For more info check google Docs https://developer.android.com/reference/java/util/regex/Pattern Where you can use Pattern

Answer 22

boolean flag = false;
        System.out.print("Enter String : ");
        String str = new Scanner(System.in).next();

        for (int i = 0; i < str.length(); i++)
        {
            if (str.length() <= 0)
            {
                System.out.println("String length Can't be zero.");
                return;
            }
            char ch = str.charAt(i);
            int c = ch;
            if (c >= 48 && c <= 58)
            {
                flag = true;
            } else
            {
                flag = false;
                break;
            }
        }
        if (flag)
        {
            System.out.println("input [" + str + "] contains number only.");
        } else
            System.out.println("input [" + str + "] have some non string values in it.");

Answer 23

You could use [a-zA-Z]{2,} as well.

where [a-zA-Z] checks for alphabets only and {2,} checks the length, should be greater than 2

Answer 24

I realize this is an old question, but I consider it still relevant today.

Although the String matching solution is the most elegant one (at least in my opinion), it is far from being performant. So, if you plan to use this method at scale, you might consider alternative implementations.

I wrote a few short classes for comparing the run times of various implementations.
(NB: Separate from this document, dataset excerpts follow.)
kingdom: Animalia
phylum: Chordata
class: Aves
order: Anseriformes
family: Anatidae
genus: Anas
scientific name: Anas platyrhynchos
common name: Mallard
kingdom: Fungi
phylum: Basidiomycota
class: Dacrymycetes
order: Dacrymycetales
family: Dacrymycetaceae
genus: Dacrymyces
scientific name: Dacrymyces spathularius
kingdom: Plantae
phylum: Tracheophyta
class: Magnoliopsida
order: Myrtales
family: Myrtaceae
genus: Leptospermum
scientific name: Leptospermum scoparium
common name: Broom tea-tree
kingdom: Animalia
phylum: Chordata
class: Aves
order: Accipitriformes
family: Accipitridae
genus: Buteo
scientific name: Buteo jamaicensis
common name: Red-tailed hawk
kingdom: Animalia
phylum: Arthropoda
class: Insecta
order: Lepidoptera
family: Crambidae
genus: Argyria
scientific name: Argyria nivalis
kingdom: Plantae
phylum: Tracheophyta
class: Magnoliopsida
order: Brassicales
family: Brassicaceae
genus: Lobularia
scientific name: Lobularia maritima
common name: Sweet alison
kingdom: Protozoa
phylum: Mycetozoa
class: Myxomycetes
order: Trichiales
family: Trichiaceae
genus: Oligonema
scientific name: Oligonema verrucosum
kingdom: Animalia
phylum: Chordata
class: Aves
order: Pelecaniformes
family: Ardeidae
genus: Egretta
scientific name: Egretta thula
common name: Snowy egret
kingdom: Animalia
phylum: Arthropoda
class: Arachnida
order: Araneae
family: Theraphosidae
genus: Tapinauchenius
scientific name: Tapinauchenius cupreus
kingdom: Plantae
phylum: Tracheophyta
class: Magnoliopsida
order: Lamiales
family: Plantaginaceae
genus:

For each implementation, I ran 100 million iterations, half with an all-numeric input (so the method returns true) and half with letters (so the method returns false) and following are the results of the runs on my machine.

Alternatives

String matching solution

text.matches("\\d*");

Total runtime: 19206 ms

Pattern matching solution

Similar to the String matching solution, but with better running time because pattern compilation is done only once:

PATTERN.matcher(text).matches();

where PATTERN is defined only once as such: final Pattern PATTERN = Pattern.compile("\\d*");

Total runtime: 9193 ms

IntStream solution

Less concise than the matching solutions, but faster:

text.isEmpty() || IntStream.range(0, text.length()).allMatch(i -> Character.isDigit(text.charAt(i)));

Total runtime: 5568 ms

Simple loop solution

Using the same concept as the IntStream solution, but more verbose:

boolean allDigits = true;
if (!text.isEmpty()) {
    for (int i = 0; i < text.length(); i++) {
        if (!Character.isDigit(text.charAt(i))) {
            allDigits = false;
            break;
        }
    }
}
return allDigits;

Total runtime: 235 ms

Commons lang solution

There is also the commons lang solution which doesn't require you to write any code, but to depend on an external library instead:

StringUtils.isNumeric(text);

Total runtime: 1433 ms

Conclusion

What this test shows is that - leaving aside the external dependency solution - the more elegant the code, the less performant it is, with the most "primitive" solution being also the fastest running one.

That being said, I'm an advocate of clean code, so if you only need to call this method a few times, definitely go for one of the more elegant solutions; in many cases code quality is more important than performance. However, if you know you will be calling it a lot or if it's going to be part of a library, consider going for one of the less elegant but more performant solutions.